WHAT TO DO: The answer should consist of all the records, written out word for word.

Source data
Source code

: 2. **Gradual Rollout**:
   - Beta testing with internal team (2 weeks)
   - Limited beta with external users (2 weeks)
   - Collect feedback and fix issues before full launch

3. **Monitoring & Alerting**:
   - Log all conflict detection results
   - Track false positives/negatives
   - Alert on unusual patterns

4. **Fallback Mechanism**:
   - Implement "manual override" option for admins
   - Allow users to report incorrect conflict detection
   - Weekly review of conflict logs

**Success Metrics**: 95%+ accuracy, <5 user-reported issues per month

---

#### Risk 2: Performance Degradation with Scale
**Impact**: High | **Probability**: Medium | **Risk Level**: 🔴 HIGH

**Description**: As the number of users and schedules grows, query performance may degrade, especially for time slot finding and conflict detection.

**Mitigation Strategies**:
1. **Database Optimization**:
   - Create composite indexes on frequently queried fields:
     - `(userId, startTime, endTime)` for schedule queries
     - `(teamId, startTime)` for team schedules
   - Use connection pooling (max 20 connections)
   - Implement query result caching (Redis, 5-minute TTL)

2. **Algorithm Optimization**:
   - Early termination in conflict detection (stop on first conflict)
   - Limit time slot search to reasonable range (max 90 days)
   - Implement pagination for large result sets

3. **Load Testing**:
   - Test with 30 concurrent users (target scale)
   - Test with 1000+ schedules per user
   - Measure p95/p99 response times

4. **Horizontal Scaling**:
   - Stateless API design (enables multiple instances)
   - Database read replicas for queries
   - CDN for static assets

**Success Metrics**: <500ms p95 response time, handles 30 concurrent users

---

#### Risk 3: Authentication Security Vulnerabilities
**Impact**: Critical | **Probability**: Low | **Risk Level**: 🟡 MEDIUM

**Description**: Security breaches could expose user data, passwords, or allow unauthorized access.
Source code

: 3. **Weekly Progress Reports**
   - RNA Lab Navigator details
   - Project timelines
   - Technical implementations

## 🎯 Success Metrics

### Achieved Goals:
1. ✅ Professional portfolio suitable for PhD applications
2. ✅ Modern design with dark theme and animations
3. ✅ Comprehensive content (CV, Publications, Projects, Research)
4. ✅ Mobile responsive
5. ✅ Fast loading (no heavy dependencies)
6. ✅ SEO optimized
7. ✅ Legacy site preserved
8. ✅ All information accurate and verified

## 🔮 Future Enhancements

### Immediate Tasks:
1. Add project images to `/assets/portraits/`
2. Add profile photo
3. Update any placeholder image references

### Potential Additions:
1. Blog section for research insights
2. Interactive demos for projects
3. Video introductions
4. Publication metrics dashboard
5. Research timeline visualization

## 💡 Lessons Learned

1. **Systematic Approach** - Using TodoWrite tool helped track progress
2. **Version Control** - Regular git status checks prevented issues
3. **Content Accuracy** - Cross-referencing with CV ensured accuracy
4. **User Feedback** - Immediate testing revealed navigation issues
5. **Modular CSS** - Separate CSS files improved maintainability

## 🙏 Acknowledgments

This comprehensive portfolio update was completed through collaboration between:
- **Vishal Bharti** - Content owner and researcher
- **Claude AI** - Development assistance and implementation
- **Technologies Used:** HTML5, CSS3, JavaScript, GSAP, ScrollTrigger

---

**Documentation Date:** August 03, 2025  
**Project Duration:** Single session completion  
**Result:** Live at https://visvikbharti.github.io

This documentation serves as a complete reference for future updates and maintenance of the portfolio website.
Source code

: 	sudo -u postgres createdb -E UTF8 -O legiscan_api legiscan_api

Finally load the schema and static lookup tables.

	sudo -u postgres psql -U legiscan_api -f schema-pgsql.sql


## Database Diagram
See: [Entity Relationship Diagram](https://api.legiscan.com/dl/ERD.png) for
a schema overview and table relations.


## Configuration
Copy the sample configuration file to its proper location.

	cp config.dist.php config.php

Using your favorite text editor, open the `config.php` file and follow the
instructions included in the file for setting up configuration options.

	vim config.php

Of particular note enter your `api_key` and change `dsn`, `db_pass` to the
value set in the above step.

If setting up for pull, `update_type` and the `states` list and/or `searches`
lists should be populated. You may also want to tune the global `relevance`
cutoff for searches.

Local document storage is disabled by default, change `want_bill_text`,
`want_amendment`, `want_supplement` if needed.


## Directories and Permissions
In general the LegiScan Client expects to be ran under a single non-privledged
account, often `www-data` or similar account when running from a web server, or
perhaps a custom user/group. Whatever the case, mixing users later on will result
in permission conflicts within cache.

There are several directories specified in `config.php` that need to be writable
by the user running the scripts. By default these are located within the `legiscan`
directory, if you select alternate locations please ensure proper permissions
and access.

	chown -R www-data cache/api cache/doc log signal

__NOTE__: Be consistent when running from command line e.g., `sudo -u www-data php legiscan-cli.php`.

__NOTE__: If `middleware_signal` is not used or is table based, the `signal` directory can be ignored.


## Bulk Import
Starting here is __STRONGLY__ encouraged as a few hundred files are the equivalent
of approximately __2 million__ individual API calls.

RESPONSE TO THIS TASK:
Source code

: 2. **Gradual Rollout**:
   - Beta testing with internal team (2 weeks)
   - Limited beta with external users (2 weeks)
   - Collect feedback and fix issues before full launch

3. **Monitoring & Alerting**:
   - Log all conflict detection results
   - Track false positives/negatives
   - Alert on unusual patterns

4. **Fallback Mechanism**:
   - Implement "manual override" option for admins
   - Allow users to report incorrect conflict detection
   - Weekly review of conflict logs

**Success Metrics**: 95%+ accuracy, <5 user-reported issues per month

---

#### Risk 2: Performance Degradation with Scale
**Impact**: High | **Probability**: Medium | **Risk Level**: 🔴 HIGH

**Description**: As the number of users and schedules grows, query performance may degrade, especially for time slot finding and conflict detection.

**Mitigation Strategies**:
1. **Database Optimization**:
   - Create composite indexes on frequently queried fields:
     - `(userId, startTime, endTime)` for schedule queries
     - `(teamId, startTime)` for team schedules
   - Use connection pooling (max 20 connections)
   - Implement query result caching (Redis, 5-minute TTL)

2. **Algorithm Optimization**:
   - Early termination in conflict detection (stop on first conflict)
   - Limit time slot search to reasonable range (max 90 days)
   - Implement pagination for large result sets

3. **Load Testing**:
   - Test with 30 concurrent users (target scale)
   - Test with 1000+ schedules per user
   - Measure p95/p99 response times

4. **Horizontal Scaling**:
   - Stateless API design (enables multiple instances)
   - Database read replicas for queries
   - CDN for static assets

**Success Metrics**: <500ms p95 response time, handles 30 concurrent users

---

#### Risk 3: Authentication Security Vulnerabilities
**Impact**: Critical | **Probability**: Low | **Risk Level**: 🟡 MEDIUM

**Description**: Security breaches could expose user data, passwords, or allow unauthorized access.
Source code

: 3. **Weekly Progress Reports**
   - RNA Lab Navigator details
   - Project timelines
   - Technical implementations

## 🎯 Success Metrics

### Achieved Goals:
1. ✅ Professional portfolio suitable for PhD applications
2. ✅ Modern design with dark theme and animations
3. ✅ Comprehensive content (CV, Publications, Projects, Research)
4. ✅ Mobile responsive
5. ✅ Fast loading (no heavy dependencies)
6. ✅ SEO optimized
7. ✅ Legacy site preserved
8. ✅ All information accurate and verified

## 🔮 Future Enhancements

### Immediate Tasks:
1. Add project images to `/assets/portraits/`
2. Add profile photo
3. Update any placeholder image references

### Potential Additions:
1. Blog section for research insights
2. Interactive demos for projects
3. Video introductions
4. Publication metrics dashboard
5. Research timeline visualization

## 💡 Lessons Learned

1. **Systematic Approach** - Using TodoWrite tool helped track progress
2. **Version Control** - Regular git status checks prevented issues
3. **Content Accuracy** - Cross-referencing with CV ensured accuracy
4. **User Feedback** - Immediate testing revealed navigation issues
5. **Modular CSS** - Separate CSS files improved maintainability

## 🙏 Acknowledgments

This comprehensive portfolio update was completed through collaboration between:
- **Vishal Bharti** - Content owner and researcher
- **Claude AI** - Development assistance and implementation
- **Technologies Used:** HTML5, CSS3, JavaScript, GSAP, ScrollTrigger

---

**Documentation Date:** August 03, 2025  
**Project Duration:** Single session completion  
**Result:** Live at https://visvikbharti.github.io

This documentation serves as a complete reference for future updates and maintenance of the portfolio website.
Source code

: 	sudo -u postgres createdb -E UTF8 -O legiscan_api legiscan_api

Finally load the schema and static lookup tables.

	sudo -u postgres psql -U legiscan_api -f schema-pgsql.sql


## Database Diagram
See: [Entity Relationship Diagram](https://api.legiscan.com/dl/ERD.png) for
a schema overview and table relations.


## Configuration
Copy the sample configuration file to its proper location.

	cp config.dist.php config.php

Using your favorite text editor, open the `config.php` file and follow the
instructions included in the file for setting up configuration options.

	vim config.php

Of particular note enter your `api_key` and change `dsn`, `db_pass` to the
value set in the above step.

If setting up for pull, `update_type` and the `states` list and/or `searches`
lists should be populated. You may also want to tune the global `relevance`
cutoff for searches.

Local document storage is disabled by default, change `want_bill_text`,
`want_amendment`, `want_supplement` if needed.


## Directories and Permissions
In general the LegiScan Client expects to be ran under a single non-privledged
account, often `www-data` or similar account when running from a web server, or
perhaps a custom user/group. Whatever the case, mixing users later on will result
in permission conflicts within cache.

There are several directories specified in `config.php` that need to be writable
by the user running the scripts. By default these are located within the `legiscan`
directory, if you select alternate locations please ensure proper permissions
and access.

	chown -R www-data cache/api cache/doc log signal

__NOTE__: Be consistent when running from command line e.g., `sudo -u www-data php legiscan-cli.php`.

__NOTE__: If `middleware_signal` is not used or is table based, the `signal` directory can be ignored.


## Bulk Import
Starting here is __STRONGLY__ encouraged as a few hundred files are the equivalent
of approximately __2 million__ individual API calls.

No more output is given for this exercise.